___ Supplied material ___

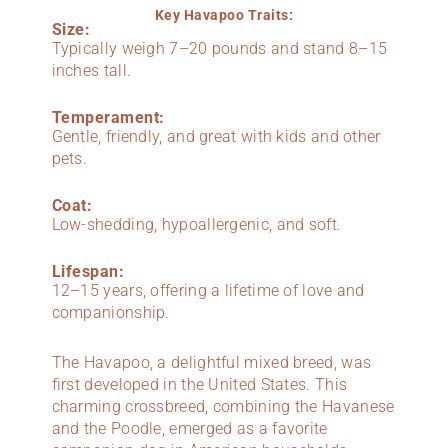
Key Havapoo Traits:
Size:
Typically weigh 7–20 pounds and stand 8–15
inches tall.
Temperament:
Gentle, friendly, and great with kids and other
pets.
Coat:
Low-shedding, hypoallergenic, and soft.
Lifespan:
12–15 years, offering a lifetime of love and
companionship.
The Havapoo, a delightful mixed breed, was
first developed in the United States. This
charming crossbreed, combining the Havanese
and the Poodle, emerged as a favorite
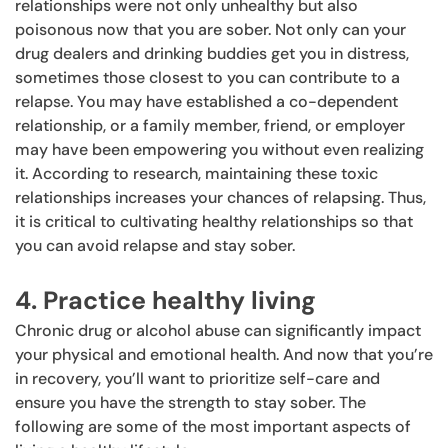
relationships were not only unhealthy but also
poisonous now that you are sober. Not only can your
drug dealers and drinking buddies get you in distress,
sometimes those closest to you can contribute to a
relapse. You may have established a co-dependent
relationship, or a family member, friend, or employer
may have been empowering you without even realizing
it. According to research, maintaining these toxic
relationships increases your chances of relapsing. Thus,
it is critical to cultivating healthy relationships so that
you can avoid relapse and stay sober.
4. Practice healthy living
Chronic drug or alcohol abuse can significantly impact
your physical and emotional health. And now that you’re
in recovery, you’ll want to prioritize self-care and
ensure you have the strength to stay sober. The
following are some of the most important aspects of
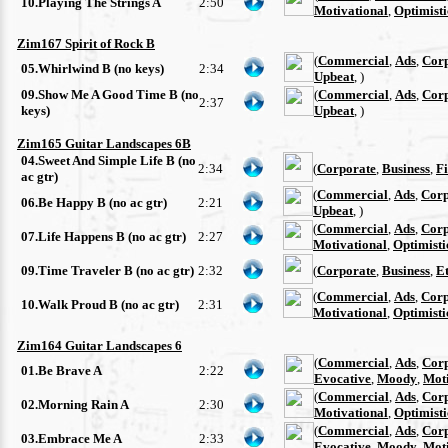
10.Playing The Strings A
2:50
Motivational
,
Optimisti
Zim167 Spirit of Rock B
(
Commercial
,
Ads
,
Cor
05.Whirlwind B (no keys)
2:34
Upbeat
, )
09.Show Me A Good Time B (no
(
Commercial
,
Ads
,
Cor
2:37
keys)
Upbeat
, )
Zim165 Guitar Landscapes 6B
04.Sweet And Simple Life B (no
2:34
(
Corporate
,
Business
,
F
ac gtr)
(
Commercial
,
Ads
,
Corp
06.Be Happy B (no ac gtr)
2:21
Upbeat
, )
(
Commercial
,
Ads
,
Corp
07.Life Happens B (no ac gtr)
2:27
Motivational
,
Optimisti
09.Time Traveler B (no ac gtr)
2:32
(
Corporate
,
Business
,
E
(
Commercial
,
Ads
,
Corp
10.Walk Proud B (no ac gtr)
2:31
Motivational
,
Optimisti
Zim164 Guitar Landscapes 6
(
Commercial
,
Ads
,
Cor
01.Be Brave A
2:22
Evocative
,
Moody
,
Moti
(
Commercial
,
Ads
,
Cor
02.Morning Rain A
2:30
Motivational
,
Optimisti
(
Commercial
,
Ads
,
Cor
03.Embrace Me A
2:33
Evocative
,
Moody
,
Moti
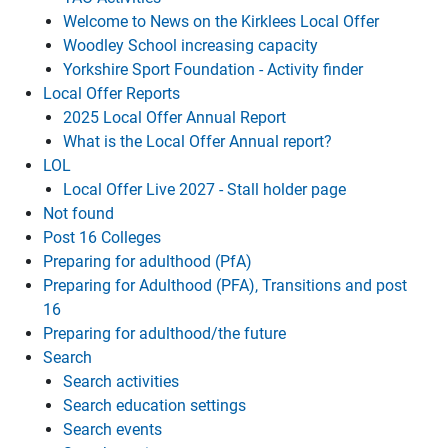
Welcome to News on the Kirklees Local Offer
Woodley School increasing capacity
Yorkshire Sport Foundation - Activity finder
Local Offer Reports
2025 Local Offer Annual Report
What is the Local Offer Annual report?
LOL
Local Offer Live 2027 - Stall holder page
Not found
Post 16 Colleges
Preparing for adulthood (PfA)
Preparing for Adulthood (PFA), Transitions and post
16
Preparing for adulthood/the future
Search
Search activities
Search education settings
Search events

___

About this task:
Only the lines from the first line of the listing above through the line with "The Havapoo, a delightful mixed breed, was" should be set down, exactly and without pictures.

Your solution:
Key Havapoo Traits:
Size:
Typically weigh 7–20 pounds and stand 8–15
inches tall.
Temperament:
Gentle, friendly, and great with kids and other
pets.
Coat:
Low-shedding, hypoallergenic, and soft.
Lifespan:
12–15 years, offering a lifetime of love and
companionship.
The Havapoo, a delightful mixed breed, was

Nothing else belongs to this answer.